CompuChip's reply about the "modulus" operator should work perfectly.

If you are unfamiliar with typecasting [ like "(int)" ] you might want to look into that, although your current problem seems to be solved.
 
I found something on type casting (I had a lecture on it last week...)
if (year/4 == (int)year);

I forgot the remainder operator even existed.
Thanks for the help guys.
 
madmike159 said:
if (year/4 == (int)year);

No idea what was your plan, but that would not check if the year is leap.

8/4 = 8 ?
 
You could check whether the float division gives the same answer as the integer divison.
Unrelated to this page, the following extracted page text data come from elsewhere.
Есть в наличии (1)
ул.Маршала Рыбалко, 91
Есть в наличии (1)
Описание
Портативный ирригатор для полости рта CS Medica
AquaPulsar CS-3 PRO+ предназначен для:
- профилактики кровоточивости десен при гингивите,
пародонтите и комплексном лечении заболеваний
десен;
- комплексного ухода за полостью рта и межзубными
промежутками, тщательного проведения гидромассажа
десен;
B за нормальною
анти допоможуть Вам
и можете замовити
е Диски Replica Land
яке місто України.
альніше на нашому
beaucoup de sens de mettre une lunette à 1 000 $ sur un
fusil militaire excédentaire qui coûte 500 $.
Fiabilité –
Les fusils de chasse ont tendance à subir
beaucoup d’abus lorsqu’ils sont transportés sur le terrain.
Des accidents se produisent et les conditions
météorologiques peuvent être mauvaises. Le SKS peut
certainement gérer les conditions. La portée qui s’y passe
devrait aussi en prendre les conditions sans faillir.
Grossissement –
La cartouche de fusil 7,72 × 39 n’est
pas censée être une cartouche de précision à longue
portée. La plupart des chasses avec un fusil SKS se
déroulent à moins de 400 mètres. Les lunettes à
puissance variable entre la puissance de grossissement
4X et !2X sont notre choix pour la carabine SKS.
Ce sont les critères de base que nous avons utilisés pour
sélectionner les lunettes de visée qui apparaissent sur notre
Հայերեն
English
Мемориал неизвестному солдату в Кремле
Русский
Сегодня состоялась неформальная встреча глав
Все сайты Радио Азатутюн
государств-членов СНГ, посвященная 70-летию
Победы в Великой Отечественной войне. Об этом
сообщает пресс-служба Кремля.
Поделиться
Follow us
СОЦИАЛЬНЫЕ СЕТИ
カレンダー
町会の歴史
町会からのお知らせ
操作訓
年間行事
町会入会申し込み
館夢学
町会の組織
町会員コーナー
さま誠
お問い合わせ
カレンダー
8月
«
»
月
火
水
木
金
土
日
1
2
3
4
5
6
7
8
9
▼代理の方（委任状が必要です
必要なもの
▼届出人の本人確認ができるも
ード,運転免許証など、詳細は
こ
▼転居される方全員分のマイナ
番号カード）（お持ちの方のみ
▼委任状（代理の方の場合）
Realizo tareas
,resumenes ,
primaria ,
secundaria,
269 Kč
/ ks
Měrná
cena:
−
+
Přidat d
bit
I.e., something like

(float)year/4.0 == (float)((int)year/4)

However, this is ugly (the modulo operator makes it immediately clear what is meant) and risky (the float division of 2001/4 may give 500.2499999 while the integer division cast to float gives 500.250000..., and the comparison fails).
 
No that code worked, I tested it out. It checks if year would go into a int, if its true the if statement will run.
 
Sure it works.
But you can shorten it to
if(year == 0);
 
  • #10
There seem to be loads of ways of doing this. I'm just going to test a few and see which is best. Thanks for the help guys.